Die Lesungen aus dem Evangelium der heiligen Messe waren so eng mit der Realität des Landes und der Sehnsucht der Gesellschaft verbunden, dass die Umarmung des Gottvaters zu spüren war. Die Predigt von Monsignore Cabrera war ein Aufruf zum Frieden mit dem Titel „Es ist schon gesagt worden, aber ich sage euch“, in dem er uns daran erinnerte, dass wir alle Akteure sind, um den Frieden herbeizuführen, nach dem sich unser Land so sehr sehnt, dass wir die Verantwortung haben, dem Ruf durch ein konsequentes Leben zu folgen, und dass „Gebet ohne Handeln uns von der Erde wegführt; und Handeln ohne Gebet führt uns vom Himmel weg“. Während der Gabenbereitung wurden Körbe mit Sicherheits- und Hygieneartikeln für den persönlichen Gebrauch, die von der Schönstattfamilie gespendet wurden, vor den Altar gestellt, um die komplexe Arbeit unserer Nationalhelden in den Gebieten des Landes zu unterstützen, in denen viel Not herrscht.

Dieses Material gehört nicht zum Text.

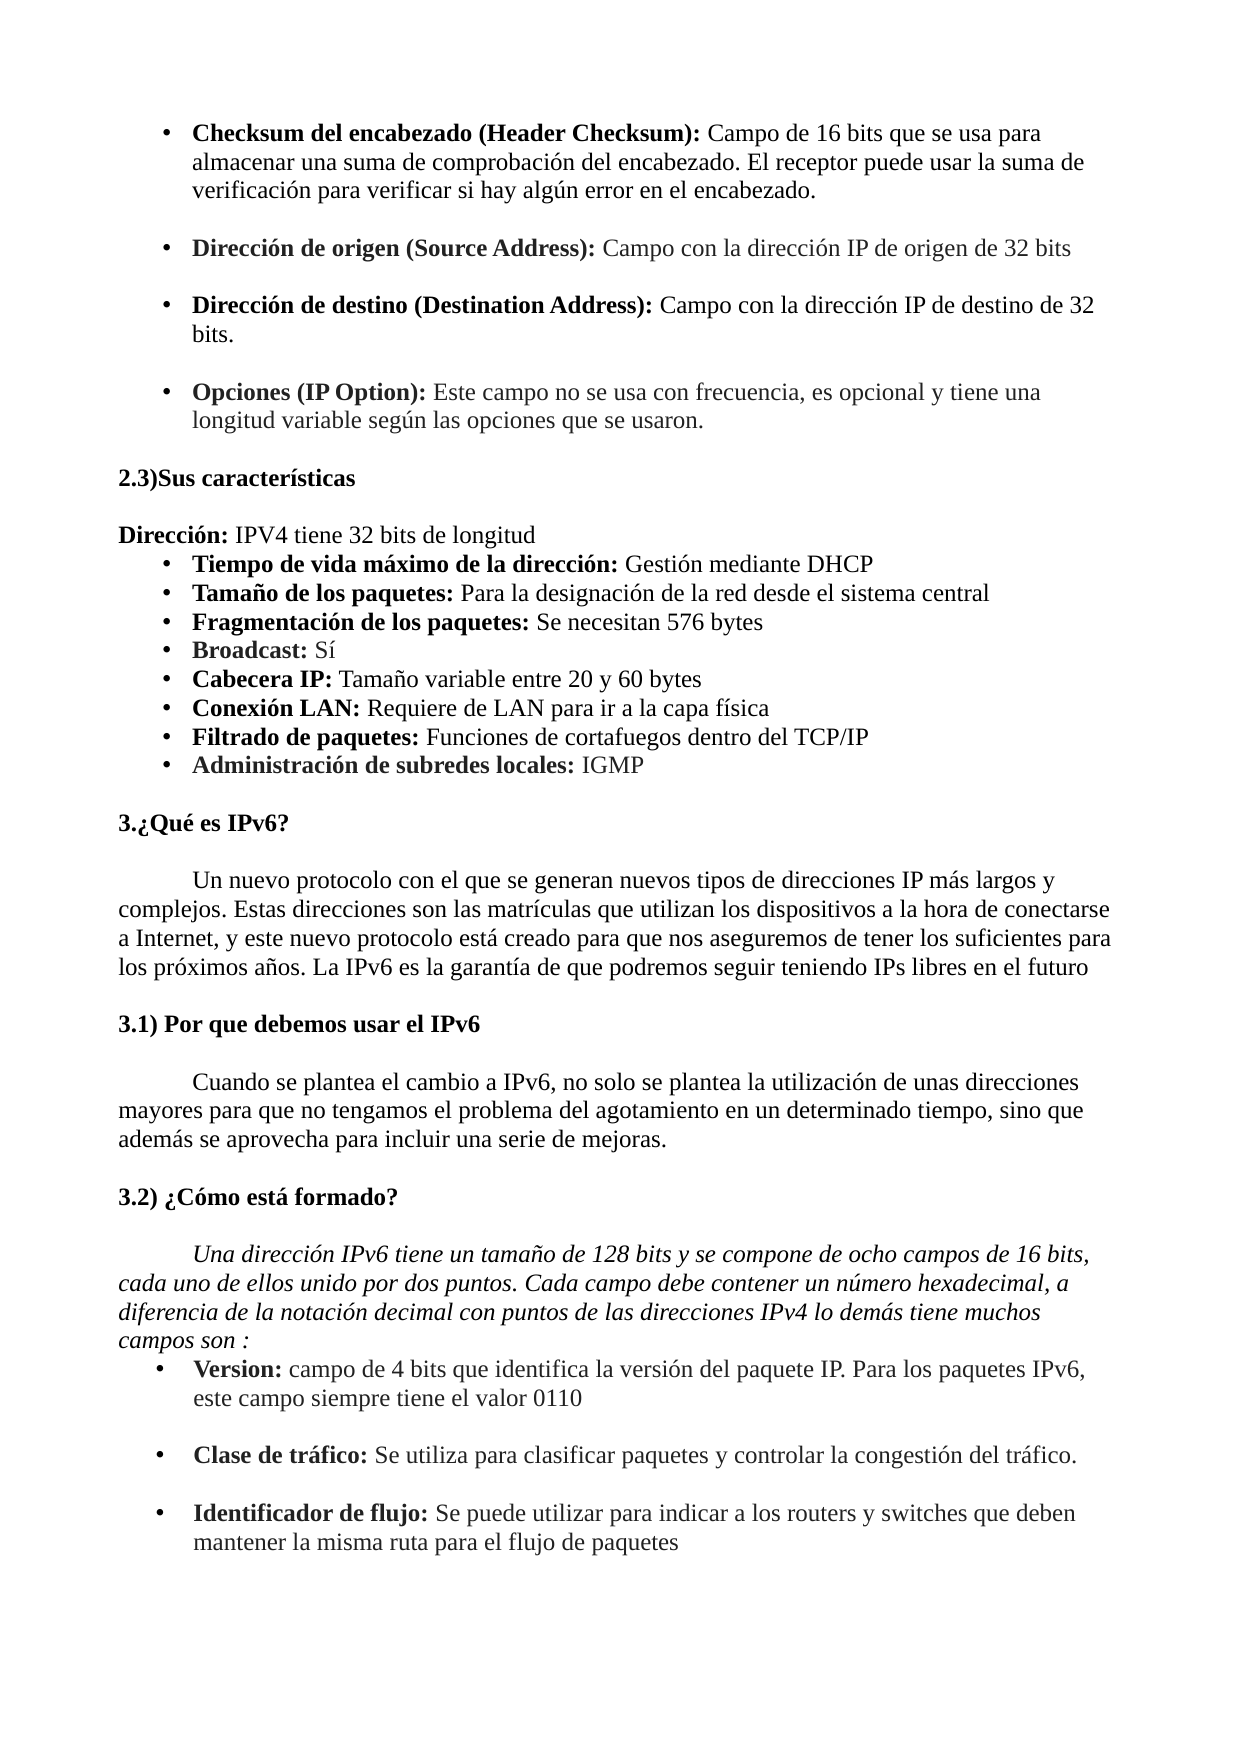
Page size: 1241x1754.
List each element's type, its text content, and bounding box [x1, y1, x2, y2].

text Un nuevo protocolo con el que se generan nuevos tipos de direcciones IP más largos y complejos. Estas direcciones son las matrículas que utilizan los dispositivos a la hora de conectarse a Internet, y este nuevo protocolo está creado para que nos aseguremos de tener los suficientes para los próximos años. La IPv6 es la garantía de que podremos seguir teniendo IPs libres en el futuro [118, 866, 1122, 981]
list Identificador de flujo: Se puede utilizar para indicar a los routers y switches que deben mantener la misma ruta para el flujo de paquetes [156, 1498, 1122, 1556]
list Tamaño de los paquetes: Para la designación de la red desde el sistema central [162, 578, 1122, 607]
text Dirección: IPV4 tiene 32 bits de longitud [118, 521, 1122, 549]
list Version: campo de 4 bits que identifica la versión del paquete IP. Para los paquetes IPv6, este campo siempre tiene el valor 0110 [156, 1354, 1122, 1412]
list Cabecera IP: Tamaño variable entre 20 y 60 bytes [162, 664, 1122, 693]
text Una dirección IPv6 tiene un tamaño de 128 bits y se compone de ocho campos de 16 bits, cada uno de ellos unido por dos puntos. Cada campo debe contener un número hexadecimal, a diferencia de la notación decimal con puntos de las direcciones IPv4 lo demás tiene muchos campos son : [118, 1211, 1122, 1354]
list Filtrado de paquetes: Funciones de cortafuegos dentro del TCP/IP [162, 722, 1122, 751]
list Conexión LAN: Requiere de LAN para ir a la capa física [162, 693, 1122, 722]
list Checksum del encabezado (Header Checksum): Campo de 16 bits que se usa para almacenar una suma de comprobación del encabezado. El receptor puede usar la suma de verificación para verificar si hay algún error en el encabezado. [162, 118, 1122, 204]
list Administración de subredes locales: IGMP [162, 751, 1122, 779]
list Tiempo de vida máximo de la dirección: Gestión mediante DHCP [162, 549, 1122, 578]
list Opciones (IP Option): Este campo no se usa con frecuencia, es opcional y tiene una longitud variable según las opciones que se usaron. [162, 377, 1122, 434]
list Fragmentación de los paquetes: Se necesitan 576 bytes [162, 607, 1122, 636]
list Broadcast: Sí [162, 636, 1122, 664]
text Cuando se plantea el cambio a IPv6, no solo se plantea la utilización de unas direcciones mayores para que no tengamos el problema del agotamiento en un determinado tiempo, sino que además se aprovecha para incluir una serie de mejoras. [118, 1038, 1122, 1153]
list Clase de tráfico: Se utiliza para clasificar paquetes y controlar la congestión del tráfico. [156, 1441, 1122, 1469]
list Dirección de destino (Destination Address): Campo con la dirección IP de destino de 32 bits. [162, 291, 1122, 348]
text 2.3)Sus características [118, 463, 1122, 492]
text 3.2) ¿Cómo está formado? [118, 1182, 1122, 1211]
list Dirección de origen (Source Address): Campo con la dirección IP de origen de 32 bits [162, 233, 1122, 262]
text 3.¿Qué es IPv6? [118, 808, 1122, 837]
text 3.1) Por que debemos usar el IPv6 [118, 1009, 1122, 1038]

Die Gottesmutter wollte mit ihnen gehen

Am Ende der Eucharistiefeier erhielten unsere öffentlichen Bediensteten einen besonderen Segen, indem sie der Gottesmutter geweiht wurden. Die Marienschwestern überreichten ihnen eine Medaille mit dem Bild der Königin des Friedens, das in der Nacht zuvor auf dem Altar neben dem Tabernakel gelegen hatte. Alle nahmen ihre Medaille freudig entgegen, einige hängten sie sich um den Hals, andere wickelten sie in ihre kugelsichere Weste. Ein Zeuge dieses Moments erzählt, wie ein Offizier, während er sie an seine Weste band, sagte: „um mein Leben zu retten“, worauf sein Kamerad antwortete: „oder um dich direkt in den Himmel zu bringen“.

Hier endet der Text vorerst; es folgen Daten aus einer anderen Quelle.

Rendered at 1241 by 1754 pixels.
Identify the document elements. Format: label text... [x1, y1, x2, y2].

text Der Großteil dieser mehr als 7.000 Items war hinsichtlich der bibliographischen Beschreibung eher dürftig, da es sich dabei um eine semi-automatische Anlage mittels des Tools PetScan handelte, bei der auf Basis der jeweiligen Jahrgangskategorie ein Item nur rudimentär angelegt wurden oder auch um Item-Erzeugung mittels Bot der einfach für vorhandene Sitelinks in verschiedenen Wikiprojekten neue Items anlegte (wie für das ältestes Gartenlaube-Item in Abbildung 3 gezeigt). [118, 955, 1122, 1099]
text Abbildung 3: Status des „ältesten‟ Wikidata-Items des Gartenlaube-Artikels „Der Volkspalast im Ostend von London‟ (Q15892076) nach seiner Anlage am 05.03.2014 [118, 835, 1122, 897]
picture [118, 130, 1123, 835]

Dankbarkeit für heldenhaften Dienst

Es stellte sich die Frage: „Sind wir uns bewusst, dass sie jeden Tag ihr Leben opfern, damit wir alle in Ecuador unser tägliches Leben weiterführen können?“ Darauf antworten wir: „Ja, wir sind uns dessen bewusst. Und darum feiern wir diese heilige Messe zu ihren Ehren.“ Und wir drücken unsere Dankbarkeit aus, indem wir sagen: Danke, Vater Gott, denn Ecuador hat diese wertvollen Menschen, die ihr Leben für uns geben. Wir bitten dich, sie zu jeder Zeit zu segnen. Wie es für Schönstätter typisch ist, gab es vor der Verabschiedung eine kleine Hommage mit einem 4-Saiten-Konzert. Es war eine Zeit des gegenseitigen Kennenlernens, des Dankes und der Freude, sich im Heiligtum der Dreimal Wunderbaren Mutter von Schönstatt willkommen zu fühlen. Sie verabschiedeten sich mit der Gewissheit, dass die Gottesmutter sich vollkommen um sie und ihre Familien kümmert, und dass sie im Schönstatt-Heiligtum einen Hafen des Friedens haben, der sie in ihrer edlen Mission stärkt, denn wir sind die Familie des Vaters, das Zuhause für die Welt.